A group of men in business attire stand a few feet away from the entrance, where I am, lit cigarettes – or death catalysts – in each of their hands. A regular smoker gathering, I suppose, yet none of them are conversing with one another; had they and would they ever talk to one another? A slight gust of wind blows from their direction, and my nose inadvertently cringes as the smell of cigarette smoke infiltrates my airway. My hair is tossed about my face.

It is an early autumn morning, and the sun rose but a few minutes ago. The air is cool and crisp, as it should be this time of year. I am wearing a light fall jacket, and I can feel the silkiness of the viscose scarf around my neck. The chill in the air does not stop the many people from populating these streets; it only makes them go about their business faster than usual.

I can hear the sound of cars, rushing past my spot at the edge of the busy downtown street. Each car has a few passengers, some single drivers; each must be coming from different places in and around the city, and all passing through this square on to various destinations. I see a man standing near me by the curb, impatiently checking and rechecking his watch. He is waiting for a taxi. Some passer-by taxis wave him off and others go on by, already carrying passengers.

One yellow city cab stops across the road, and a man with unkempt stubble on his cheeks and a worn baseball cap on his head leans over to roll down the passenger window. The impatient man tries to cross the street through the rushing traffic, and does not bother to go to the pedestrian crosswalk that is but a few metres away. He hurries across the street in his trousers and blazer, briefcase and coffee in hand. He slips into the vehicle and zooms away. Maybe he has never met the driver of the cab before, or maybe it is actually his fourth time riding in that very cab; but in their daily rush, neither the business man nor the cab driver will know or care about which is true.

I look over to the passenger crosswalk.
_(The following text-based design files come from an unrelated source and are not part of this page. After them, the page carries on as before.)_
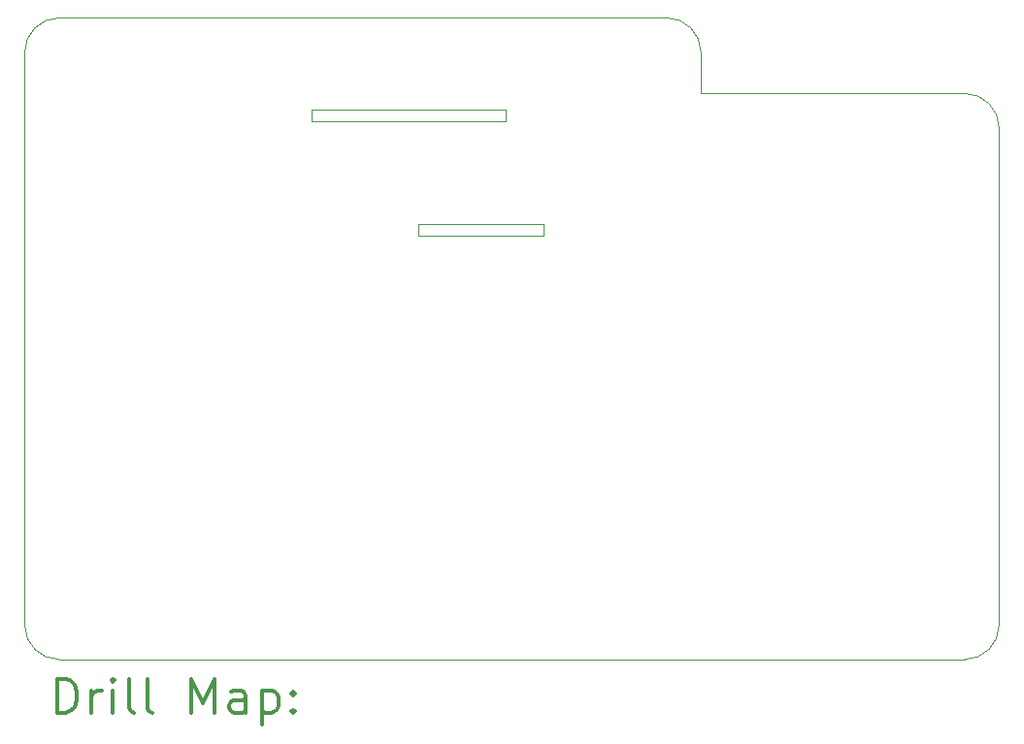
<source format=gbr>
%FSLAX45Y45*%
G04 Gerber Fmt 4.5, Leading zero omitted, Abs format (unit mm)*
G04 Created by KiCad (PCBNEW 5.1.10) date 2021-08-16 03:58:41*
%MOMM*%
%LPD*%
G01*
G04 APERTURE LIST*
%TA.AperFunction,Profile*%
%ADD10C,0.050000*%
%TD*%
%ADD11C,0.200000*%
%ADD12C,0.300000*%
G04 APERTURE END LIST*
D10*
X8400000Y-3100000D02*
G75*
G02*
X8700000Y-3400000I0J-300000D01*
G01*
X2800000Y-3400000D02*
G75*
G02*
X3100000Y-3100000I300000J0D01*
G01*
X3100000Y-8700000D02*
G75*
G02*
X2800000Y-8400000I0J300000D01*
G01*
X11300000Y-8400000D02*
G75*
G02*
X11000000Y-8700000I-300000J0D01*
G01*
X11000000Y-3760000D02*
G75*
G02*
X11300000Y-4060000I0J-300000D01*
G01*
X7000000Y-4000000D02*
X5300000Y-4000000D01*
X7000000Y-3900000D02*
X7000000Y-4000000D01*
X5300000Y-3900000D02*
X7000000Y-3900000D01*
X5300000Y-4000000D02*
X5300000Y-3900000D01*
X7330000Y-4900000D02*
X6230000Y-4900000D01*
X7330000Y-5000000D02*
X7330000Y-4900000D01*
X6230000Y-5000000D02*
X7330000Y-5000000D01*
X6230000Y-4900000D02*
X6230000Y-5000000D01*
X8700000Y-3760000D02*
X11000000Y-3760000D01*
X8700000Y-3400000D02*
X8700000Y-3760000D01*
X11000000Y-8700000D02*
X3100000Y-8700000D01*
X11300000Y-4060000D02*
X11300000Y-8400000D01*
X3100000Y-3100000D02*
X8400000Y-3100000D01*
X2800000Y-8400000D02*
X2800000Y-3400000D01*
D11*
D12*
X3083928Y-9168214D02*
X3083928Y-8868214D01*
X3155357Y-8868214D01*
X3198214Y-8882500D01*
X3226786Y-8911072D01*
X3241071Y-8939643D01*
X3255357Y-8996786D01*
X3255357Y-9039643D01*
X3241071Y-9096786D01*
X3226786Y-9125357D01*
X3198214Y-9153929D01*
X3155357Y-9168214D01*
X3083928Y-9168214D01*
X3383928Y-9168214D02*
X3383928Y-8968214D01*
X3383928Y-9025357D02*
X3398214Y-8996786D01*
X3412500Y-8982500D01*
X3441071Y-8968214D01*
X3469643Y-8968214D01*
X3569643Y-9168214D02*
X3569643Y-8968214D01*
X3569643Y-8868214D02*
X3555357Y-8882500D01*
X3569643Y-8896786D01*
X3583928Y-8882500D01*
X3569643Y-8868214D01*
X3569643Y-8896786D01*
X3755357Y-9168214D02*
X3726786Y-9153929D01*
X3712500Y-9125357D01*
X3712500Y-8868214D01*
X3912500Y-9168214D02*
X3883928Y-9153929D01*
X3869643Y-9125357D01*
X3869643Y-8868214D01*
X4255357Y-9168214D02*
X4255357Y-8868214D01*
X4355357Y-9082500D01*
X4455357Y-8868214D01*
X4455357Y-9168214D01*
X4726786Y-9168214D02*
X4726786Y-9011072D01*
X4712500Y-8982500D01*
X4683928Y-8968214D01*
X4626786Y-8968214D01*
X4598214Y-8982500D01*
X4726786Y-9153929D02*
X4698214Y-9168214D01*
X4626786Y-9168214D01*
X4598214Y-9153929D01*
X4583928Y-9125357D01*
X4583928Y-9096786D01*
X4598214Y-9068214D01*
X4626786Y-9053929D01*
X4698214Y-9053929D01*
X4726786Y-9039643D01*
X4869643Y-8968214D02*
X4869643Y-9268214D01*
X4869643Y-8982500D02*
X4898214Y-8968214D01*
X4955357Y-8968214D01*
X4983928Y-8982500D01*
X4998214Y-8996786D01*
X5012500Y-9025357D01*
X5012500Y-9111072D01*
X4998214Y-9139643D01*
X4983928Y-9153929D01*
X4955357Y-9168214D01*
X4898214Y-9168214D01*
X4869643Y-9153929D01*
X5141071Y-9139643D02*
X5155357Y-9153929D01*
X5141071Y-9168214D01*
X5126786Y-9153929D01*
X5141071Y-9139643D01*
X5141071Y-9168214D01*
X5141071Y-8982500D02*
X5155357Y-8996786D01*
X5141071Y-9011072D01*
X5126786Y-8996786D01*
X5141071Y-8982500D01*
X5141071Y-9011072D01*
M02*

</source>
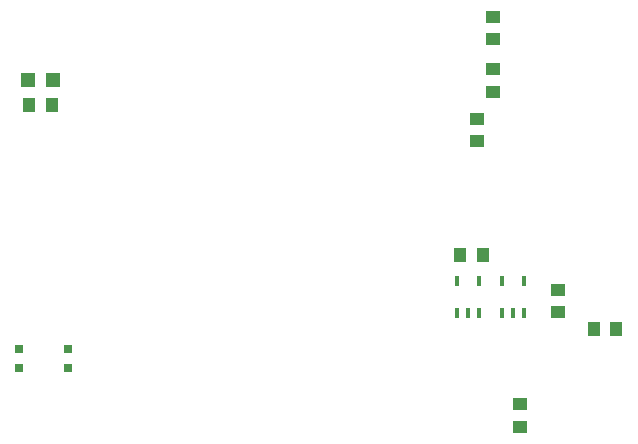
<source format=gtp>
G04 DipTrace 3.0.0.0*
G04 Teensy-Arbotix-mini.gtp*
%MOIN*%
G04 #@! TF.FileFunction,Paste,Top*
G04 #@! TF.Part,Single*
%ADD32R,0.047244X0.047244*%
%ADD58R,0.015748X0.035433*%
%ADD70R,0.027559X0.031496*%
%ADD72R,0.043307X0.051181*%
%ADD88R,0.051181X0.043307*%
%FSLAX26Y26*%
G04*
G70*
G90*
G75*
G01*
G04 TopPaste*
%LPD*%
D88*
X2053701Y1828701D3*
Y1903504D3*
X2143701Y611103D3*
Y536299D3*
D32*
X585040Y1693701D3*
X502362D3*
D88*
X2053701Y1653701D3*
Y1728504D3*
X1998701Y1488701D3*
Y1563504D3*
D72*
X506299Y1608701D3*
X581103D3*
D70*
X473701Y733701D3*
X635118D3*
Y796693D3*
X473701D3*
D72*
X1943701Y1108701D3*
X2018504D3*
D88*
X2268701Y993701D3*
Y918898D3*
D72*
X2388701Y863701D3*
X2463504D3*
D58*
X1931299Y915551D3*
X1968701D3*
X2006103D3*
Y1021851D3*
X1931299D3*
X2081299Y915551D3*
X2118701D3*
X2156103D3*
Y1021851D3*
X2081299D3*
M02*

</source>
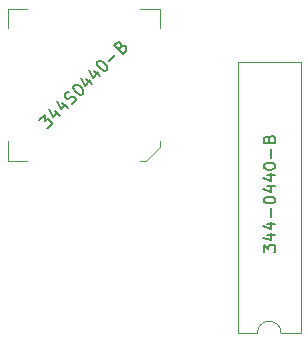
<source format=gbr>
%TF.GenerationSoftware,KiCad,Pcbnew,(5.1.6)-1*%
%TF.CreationDate,2021-02-27T12:52:12+00:00*%
%TF.ProjectId,EgretCudaAdapter,45677265-7443-4756-9461-416461707465,rev?*%
%TF.SameCoordinates,Original*%
%TF.FileFunction,Legend,Top*%
%TF.FilePolarity,Positive*%
%FSLAX46Y46*%
G04 Gerber Fmt 4.6, Leading zero omitted, Abs format (unit mm)*
G04 Created by KiCad (PCBNEW (5.1.6)-1) date 2021-02-27 12:52:12*
%MOMM*%
%LPD*%
G01*
G04 APERTURE LIST*
%ADD10C,0.120000*%
%ADD11C,0.100000*%
%ADD12C,0.150000*%
G04 APERTURE END LIST*
D10*
%TO.C,344-0440-B*%
X140040000Y-89030000D02*
X141690000Y-89030000D01*
X140040000Y-66050000D02*
X140040000Y-89030000D01*
X145340000Y-66050000D02*
X140040000Y-66050000D01*
X145340000Y-89030000D02*
X145340000Y-66050000D01*
X143690000Y-89030000D02*
X145340000Y-89030000D01*
X141690000Y-89030000D02*
G75*
G02*
X143690000Y-89030000I1000000J0D01*
G01*
D11*
%TO.C,344S0440-B*%
X120565000Y-61565000D02*
X120565000Y-63215000D01*
X122215000Y-61565000D02*
X120565000Y-61565000D01*
X133435000Y-61565000D02*
X133435000Y-63215000D01*
X131785000Y-61565000D02*
X133435000Y-61565000D01*
X120565000Y-74435000D02*
X120565000Y-72785000D01*
X122215000Y-74435000D02*
X120565000Y-74435000D01*
X133435000Y-73285000D02*
X133435000Y-72785000D01*
X132285000Y-74435000D02*
X133435000Y-73285000D01*
X131785000Y-74435000D02*
X132285000Y-74435000D01*
%TO.C,344-0440-B*%
D12*
X142202380Y-82178571D02*
X142202380Y-81559523D01*
X142583333Y-81892857D01*
X142583333Y-81750000D01*
X142630952Y-81654761D01*
X142678571Y-81607142D01*
X142773809Y-81559523D01*
X143011904Y-81559523D01*
X143107142Y-81607142D01*
X143154761Y-81654761D01*
X143202380Y-81750000D01*
X143202380Y-82035714D01*
X143154761Y-82130952D01*
X143107142Y-82178571D01*
X142535714Y-80702380D02*
X143202380Y-80702380D01*
X142154761Y-80940476D02*
X142869047Y-81178571D01*
X142869047Y-80559523D01*
X142535714Y-79750000D02*
X143202380Y-79750000D01*
X142154761Y-79988095D02*
X142869047Y-80226190D01*
X142869047Y-79607142D01*
X142821428Y-79226190D02*
X142821428Y-78464285D01*
X142202380Y-77797619D02*
X142202380Y-77702380D01*
X142250000Y-77607142D01*
X142297619Y-77559523D01*
X142392857Y-77511904D01*
X142583333Y-77464285D01*
X142821428Y-77464285D01*
X143011904Y-77511904D01*
X143107142Y-77559523D01*
X143154761Y-77607142D01*
X143202380Y-77702380D01*
X143202380Y-77797619D01*
X143154761Y-77892857D01*
X143107142Y-77940476D01*
X143011904Y-77988095D01*
X142821428Y-78035714D01*
X142583333Y-78035714D01*
X142392857Y-77988095D01*
X142297619Y-77940476D01*
X142250000Y-77892857D01*
X142202380Y-77797619D01*
X142535714Y-76607142D02*
X143202380Y-76607142D01*
X142154761Y-76845238D02*
X142869047Y-77083333D01*
X142869047Y-76464285D01*
X142535714Y-75654761D02*
X143202380Y-75654761D01*
X142154761Y-75892857D02*
X142869047Y-76130952D01*
X142869047Y-75511904D01*
X142202380Y-74940476D02*
X142202380Y-74845238D01*
X142250000Y-74750000D01*
X142297619Y-74702380D01*
X142392857Y-74654761D01*
X142583333Y-74607142D01*
X142821428Y-74607142D01*
X143011904Y-74654761D01*
X143107142Y-74702380D01*
X143154761Y-74750000D01*
X143202380Y-74845238D01*
X143202380Y-74940476D01*
X143154761Y-75035714D01*
X143107142Y-75083333D01*
X143011904Y-75130952D01*
X142821428Y-75178571D01*
X142583333Y-75178571D01*
X142392857Y-75130952D01*
X142297619Y-75083333D01*
X142250000Y-75035714D01*
X142202380Y-74940476D01*
X142821428Y-74178571D02*
X142821428Y-73416666D01*
X142678571Y-72607142D02*
X142726190Y-72464285D01*
X142773809Y-72416666D01*
X142869047Y-72369047D01*
X143011904Y-72369047D01*
X143107142Y-72416666D01*
X143154761Y-72464285D01*
X143202380Y-72559523D01*
X143202380Y-72940476D01*
X142202380Y-72940476D01*
X142202380Y-72607142D01*
X142250000Y-72511904D01*
X142297619Y-72464285D01*
X142392857Y-72416666D01*
X142488095Y-72416666D01*
X142583333Y-72464285D01*
X142630952Y-72511904D01*
X142678571Y-72607142D01*
X142678571Y-72940476D01*
%TO.C,344S0440-B*%
X123228763Y-70996785D02*
X123666496Y-70559053D01*
X123700168Y-71064129D01*
X123801183Y-70963114D01*
X123902198Y-70929442D01*
X123969542Y-70929442D01*
X124070557Y-70963114D01*
X124238916Y-71131472D01*
X124272588Y-71232488D01*
X124272588Y-71299831D01*
X124238916Y-71400846D01*
X124036885Y-71602877D01*
X123935870Y-71636549D01*
X123868527Y-71636549D01*
X124508290Y-70188663D02*
X124979694Y-70660068D01*
X124070557Y-70087648D02*
X124407275Y-70761083D01*
X124845007Y-70323350D01*
X125181725Y-69515228D02*
X125653129Y-69986633D01*
X124743992Y-69414213D02*
X125080710Y-70087648D01*
X125518442Y-69649915D01*
X125956175Y-69616244D02*
X126090862Y-69548900D01*
X126259221Y-69380541D01*
X126292893Y-69279526D01*
X126292893Y-69212183D01*
X126259221Y-69111167D01*
X126191877Y-69043824D01*
X126090862Y-69010152D01*
X126023519Y-69010152D01*
X125922503Y-69043824D01*
X125754145Y-69144839D01*
X125653129Y-69178511D01*
X125585786Y-69178511D01*
X125484771Y-69144839D01*
X125417427Y-69077496D01*
X125383755Y-68976480D01*
X125383755Y-68909137D01*
X125417427Y-68808122D01*
X125585786Y-68639763D01*
X125720473Y-68572419D01*
X126124534Y-68101015D02*
X126191877Y-68033671D01*
X126292893Y-68000000D01*
X126360236Y-68000000D01*
X126461251Y-68033671D01*
X126629610Y-68134687D01*
X126797969Y-68303045D01*
X126898984Y-68471404D01*
X126932656Y-68572419D01*
X126932656Y-68639763D01*
X126898984Y-68740778D01*
X126831641Y-68808122D01*
X126730625Y-68841793D01*
X126663282Y-68841793D01*
X126562267Y-68808122D01*
X126393908Y-68707106D01*
X126225549Y-68538748D01*
X126124534Y-68370389D01*
X126090862Y-68269374D01*
X126090862Y-68202030D01*
X126124534Y-68101015D01*
X127202030Y-67494923D02*
X127673435Y-67966328D01*
X126764297Y-67393908D02*
X127101015Y-68067343D01*
X127538748Y-67629610D01*
X127875465Y-66821488D02*
X128346870Y-67292893D01*
X127437732Y-66720473D02*
X127774450Y-67393908D01*
X128212183Y-66956175D01*
X128144839Y-66080710D02*
X128212183Y-66013366D01*
X128313198Y-65979694D01*
X128380541Y-65979694D01*
X128481557Y-66013366D01*
X128649915Y-66114381D01*
X128818274Y-66282740D01*
X128919289Y-66451099D01*
X128952961Y-66552114D01*
X128952961Y-66619458D01*
X128919289Y-66720473D01*
X128851946Y-66787816D01*
X128750931Y-66821488D01*
X128683587Y-66821488D01*
X128582572Y-66787816D01*
X128414213Y-66686801D01*
X128245854Y-66518442D01*
X128144839Y-66350084D01*
X128111167Y-66249068D01*
X128111167Y-66181725D01*
X128144839Y-66080710D01*
X129121320Y-65979694D02*
X129660068Y-65440946D01*
X130131472Y-64767511D02*
X130266159Y-64700168D01*
X130333503Y-64700168D01*
X130434518Y-64733840D01*
X130535533Y-64834855D01*
X130569205Y-64935870D01*
X130569205Y-65003214D01*
X130535533Y-65104229D01*
X130266159Y-65373603D01*
X129559053Y-64666496D01*
X129794755Y-64430794D01*
X129895770Y-64397122D01*
X129963114Y-64397122D01*
X130064129Y-64430794D01*
X130131472Y-64498137D01*
X130165144Y-64599153D01*
X130165144Y-64666496D01*
X130131472Y-64767511D01*
X129895770Y-65003214D01*
%TD*%
M02*

</source>
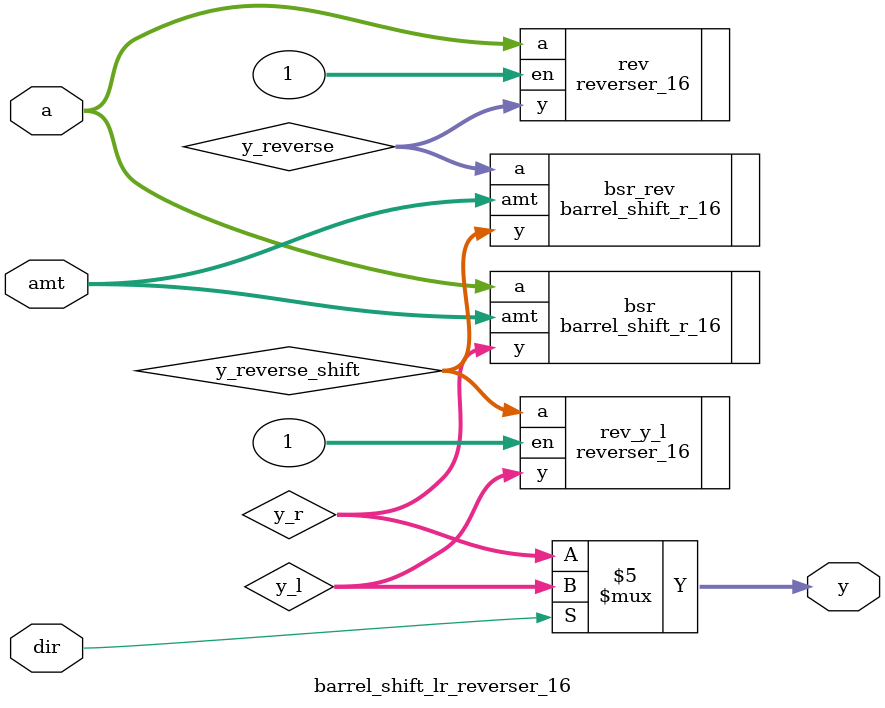
<source format=sv>
`timescale 1ns / 1ps

module barrel_shift_lr_reverser_16(
    input logic [15:0] a,
    input logic dir,
    input logic [3:0] amt,
    output logic [15:0] y
    );
    
    logic [15:0] y_r;
    logic [15:0] y_reverse;
    logic [15:0] y_reverse_shift;
    logic [15:0] y_l;
    
    barrel_shift_r_16 bsr(.a(a), .amt(amt), .y(y_r));
    
    reverser_16 rev(.a(a), .en(1), .y(y_reverse));
    barrel_shift_r_16 bsr_rev(.a(y_reverse), .amt(amt), .y(y_reverse_shift));
    reverser_16 rev_y_l(.a(y_reverse_shift), .en(1), .y(y_l));
    
    always_comb
        if (dir)
            y = y_l;
        else
            y = y_r;
endmodule

</source>
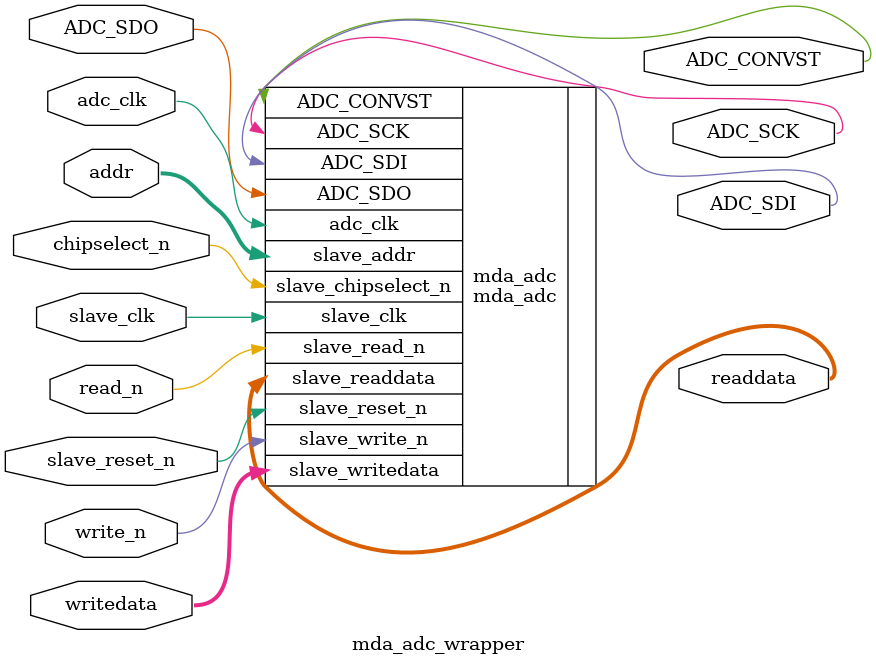
<source format=v>

module mda_adc_wrapper (
	  input  wire        slave_reset_n,  //     reset_sink.reset_n
	  output wire        ADC_CONVST,   //    conduit_end.convst_out
	  output wire        ADC_SCK,      //               .sck_out
	  output wire        ADC_SDI,      //               .sdi_out
	  input  wire        ADC_SDO,      //               .sdo_in
	  input  wire        chipselect_n, //      adc_slave.chipselect_n
	  input  wire [3:0]  addr,         //               .address
	  input  wire        read_n,       //               .read_n
	  output wire [15:0] readdata,     //               .readdata
	  input  wire        write_n,      //               .write_n
	  input  wire [15:0] writedata,    //               .writedata
	  input  wire        adc_clk,      // clock_sink_adc.clk
	  input  wire        slave_clk     //     clock_sink.clk
 );

   mda_adc mda_adc(
		.slave_clk(slave_clk),
		.slave_reset_n(slave_reset_n),
		.slave_chipselect_n(chipselect_n),
		.slave_addr(addr),
		.slave_read_n(read_n),
		.slave_write_n(write_n),
		.slave_readdata(readdata),
		.slave_writedata(writedata),
		.adc_clk(adc_clk),
		.ADC_CONVST(ADC_CONVST),
		.ADC_SCK(ADC_SCK),
		.ADC_SDI(ADC_SDI),
		.ADC_SDO(ADC_SDO)
   );
endmodule


</source>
It is the first time I am seeing a four-way passenger crossing. The entire intersection is a sudden sea of people; I see them walking about in every direction, like ants scurrying onto a picnic table for their share of leftovers.

People bump into each other and get in each other’s way. Who knows how many times they already have, and how many times they will in the future? I see the sea of people subside into two flowing rivers along the buildings before the orange flashing hand warns them that the rushing motor vehicles will take over the street again.